An end-to-end engagement model starts with a digital front end that makes it simple for clients to come in, authenticate themselves, upload and validate documents—and then connect with an agent either virtually or in person. At the back end is a Customer Service Center that helps them self-direct should any issues arise. Data is automatically fed into the center so that service agents know exactly why the individual is calling and they’re prepared with answers—and maybe even an opportunity to upsell or cross-sell.

In our experience, a thorough shadowing of existing systems and processes, viewed through the lens of the customer journey, often reveals redundancies—and opportunities to refresh the workflow using RPA or AI/ML. For example, we’ve recommended the elimination of underwriter involvement in multiple areas of the loan application, restricting their work to only those areas they influence. There’s no need for underwriters to be involved in 100 percent of the loan processing.

Four actions to focus on

  1. Target: Get hyperfocused on identifying potential customers—those most likely to close on a loan. ML-based models using multiple data sources will help predict conversion rates.

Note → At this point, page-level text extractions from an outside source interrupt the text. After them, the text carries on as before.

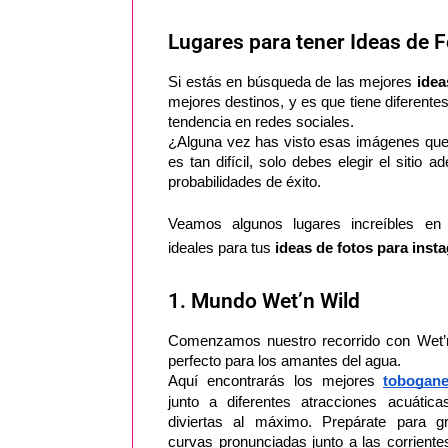
Lugares para tener Ideas de 
Si estás en búsqueda de las mejores
 ide
mejores destinos, y es que tiene diferentes
tendencia en redes sociales. 
¿Alguna vez has visto esas imágenes que 
es tan difícil, solo debes elegir el siti
probabilidades de éxito. 
Veamos algunos lugares increíbles en 
ideales para tus
ideas de fotos para inst
1. Mundo Wet’n Wild
Comenzamos nuestro recorrido con Wet’n W
perfecto para los amantes del agua. 
Aquí encontrarás los mejores
tobogan
junto a diferentes atracciones acuática
diviertas al máximo. Prepárate para gr
curvas pronunciadas junto a las corriente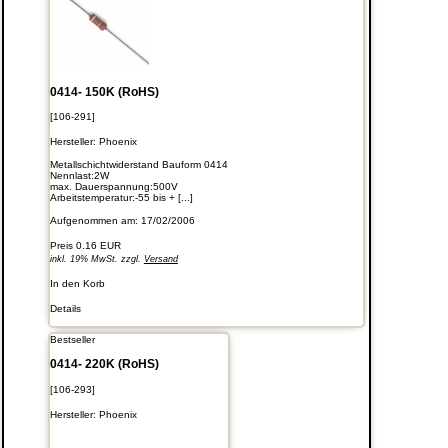
0414- 150K (RoHS)
[106-291]
Hersteller:
Phoenix
Metallschichtwiderstand Bauform 0414
Nennlast:2W
max. Dauerspannung:500V
Arbeitstemperatur:-55 bis + [...]
Aufgenommen am: 17/02/2006
Preis
0.16 EUR
inkl. 19% MwSt. zzgl.
Versand
In den Korb
Details
Bestseller
0414- 220K (RoHS)
[106-293]
Hersteller:
Phoenix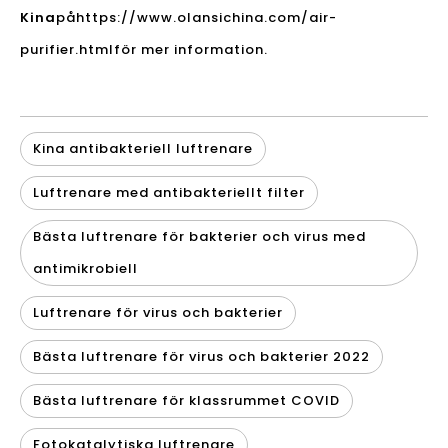
Kina
på
https://www.olansichina.com/air-
purifier.html
för mer information.
Kina antibakteriell luftrenare
Luftrenare med antibakteriellt filter
Bästa luftrenare för bakterier och virus med
antimikrobiell
Luftrenare för virus och bakterier
Bästa luftrenare för virus och bakterier 2022
Bästa luftrenare för klassrummet COVID
Fotokatalytiska luftrenare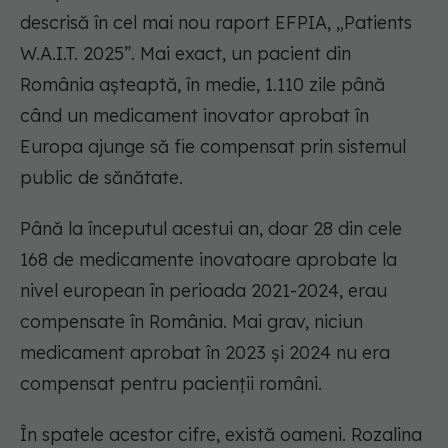
descrisă în cel mai nou raport EFPIA, „Patients
W.A.I.T. 2025”. Mai exact, un pacient din
România așteaptă, în medie, 1.110 zile până
când un medicament inovator aprobat în
Europa ajunge să fie compensat prin sistemul
public de sănătate.
Până la începutul acestui an, doar 28 din cele
168 de medicamente inovatoare aprobate la
nivel european în perioada 2021-2024, erau
compensate în România. Mai grav, niciun
medicament aprobat în 2023 și 2024 nu era
compensat pentru pacienții români.
În spatele acestor cifre, există oameni. Rozalina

Leads can be generated through your website, social media, referrals, community contacts—and by extending the relationship of your current clients, such as approaching those with existing auto loans to see if they would like to explore a home equity mortgage.
  2. Engage: Customers crave speed, online access, and a personalized approach to service. They want their lender to anticipate their needs within a frictionless, omnichannel journey. Customer experience is the primary differentiator for mortgage lenders. If you can deliver an exceptional, personalized experience, the result will be that your customers buy your brand, not your rate.
  3. Scoring: Improvements in credit scoring will reduce delinquencies and increase profitability. Collecting data on factors such as borrower credit history, wages, employment, assets, tax, and debt will transform data into insight into the projected loan performance. Previously hidden financial relationships are uncovered, and with growing volumes of data, predictions rapidly become more accurate. Better understanding of a qualified lead’s profile will continually refine your credit scoring engine.
  4. Distribution: Ensure that you’re funneling leads to the proper loan officer—the best skill set match and communicator for that lead so that you have the highest conversion rate. And make sure that the employee has all the information they need to take the next right action.

Lessons learned

The traditionally conservative mortgage industry has not been quick to modernize. But the global pandemic opened doors to new ways of lending and taught us that loans could be opened and closed remotely. Those that were ahead of the modernization curve have benefitted greatly.

The pressure to digitize is valid. Digitization transforms a cumbersome, time-consuming process into an automated, efficient one that increases the integrity and usefulness of data, leading to better-informed decisions and an expanded market for credit.

With the available new technologies, coupled with how deeply we understand the borrower and human behavior involved in the loan process, there’s never been a better time to be in the mortgage business.